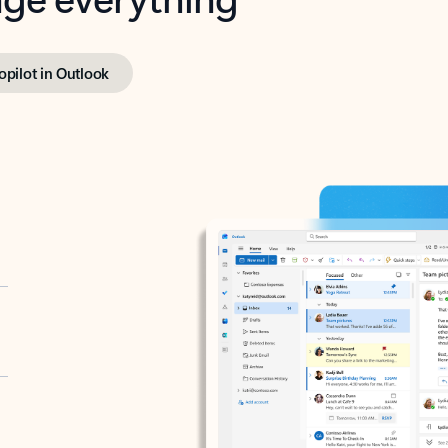
opilot in Outlook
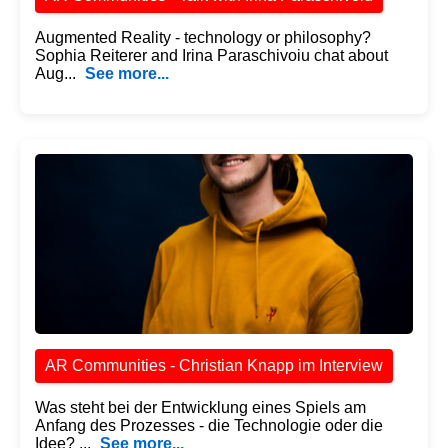
Augmented Reality - technology or philosophy?
Sophia Reiterer and Irina Paraschivoiu chat about
Aug...
See more...
AR Communities - Christian Knapp im Interview
Was steht bei der Entwicklung eines Spiels am
Anfang des Prozesses - die Technologie oder die
Idee? ...
See more...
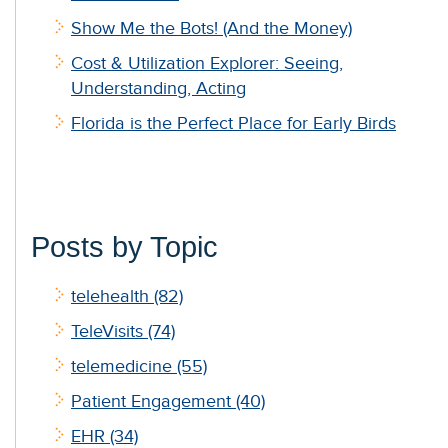
Show Me the Bots! (And the Money)
Cost & Utilization Explorer: Seeing,
Understanding, Acting
Florida is the Perfect Place for Early Birds
Posts by Topic
telehealth
(82)
TeleVisits
(74)
telemedicine
(55)
Patient Engagement
(40)
EHR
(34)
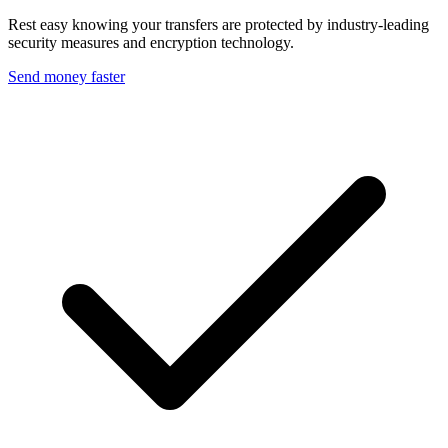
Rest easy knowing your transfers are protected by industry-leading
security measures and encryption technology.
Send money faster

+++

■ YOUR GOAL
Copy every entry exactly; drop the pictures.

■ OUTPUT
opilot in Outlook
Augmented Reality - technology or philosophy?
Sophia Reiterer and Irina Paraschivoiu chat about
Aug...
See more...
AR Communities - Christian Knapp im Interview
Was steht bei der Entwicklung eines Spiels am
Anfang des Prozesses - die Technologie oder die
Idee? ...
See more...
Show Me the Bots! (And the Money)
Cost & Utilization Explorer: Seeing,
Understanding, Acting
Florida is the Perfect Place for Early Birds
Posts by Topic
telehealth
(82)
TeleVisits
(74)
telemedicine
(55)
Patient Engagement
(40)
EHR
(34)
Rest easy knowing your transfers are protected by industry-leading
security measures and encryption technology.
Send money faster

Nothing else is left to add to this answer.